>>>

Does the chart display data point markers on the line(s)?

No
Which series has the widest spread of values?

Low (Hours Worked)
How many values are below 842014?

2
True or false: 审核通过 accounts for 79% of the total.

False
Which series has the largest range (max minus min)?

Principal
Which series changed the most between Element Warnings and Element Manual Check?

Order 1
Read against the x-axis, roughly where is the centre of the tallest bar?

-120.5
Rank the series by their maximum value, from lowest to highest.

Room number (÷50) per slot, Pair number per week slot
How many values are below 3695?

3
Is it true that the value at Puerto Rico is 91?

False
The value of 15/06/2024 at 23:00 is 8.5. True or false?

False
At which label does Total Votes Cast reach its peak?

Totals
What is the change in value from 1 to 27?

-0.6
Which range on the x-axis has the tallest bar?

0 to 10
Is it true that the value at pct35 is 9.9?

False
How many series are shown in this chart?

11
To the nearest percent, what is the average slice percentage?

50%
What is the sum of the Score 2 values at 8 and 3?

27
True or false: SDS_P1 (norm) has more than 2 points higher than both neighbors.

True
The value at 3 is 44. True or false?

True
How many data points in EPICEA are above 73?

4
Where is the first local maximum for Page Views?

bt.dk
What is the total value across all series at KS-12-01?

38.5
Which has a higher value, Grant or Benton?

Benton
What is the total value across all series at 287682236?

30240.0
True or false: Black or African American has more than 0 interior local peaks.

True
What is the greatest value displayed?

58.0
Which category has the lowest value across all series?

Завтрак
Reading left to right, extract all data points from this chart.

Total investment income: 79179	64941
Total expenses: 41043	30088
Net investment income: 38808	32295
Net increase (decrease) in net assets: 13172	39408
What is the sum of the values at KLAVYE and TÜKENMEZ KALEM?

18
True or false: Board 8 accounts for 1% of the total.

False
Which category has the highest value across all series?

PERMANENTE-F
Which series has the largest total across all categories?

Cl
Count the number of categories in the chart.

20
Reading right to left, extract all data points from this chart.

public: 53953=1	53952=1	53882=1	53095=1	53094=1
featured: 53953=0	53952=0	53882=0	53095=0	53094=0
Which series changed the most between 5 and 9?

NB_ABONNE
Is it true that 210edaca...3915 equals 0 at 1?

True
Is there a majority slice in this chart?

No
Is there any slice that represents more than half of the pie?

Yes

<<<

TASK REQUIREMENTS »
How many lines in the records above contain the word "right"? Reply with the number alone.

WORKED SOLUTION »
2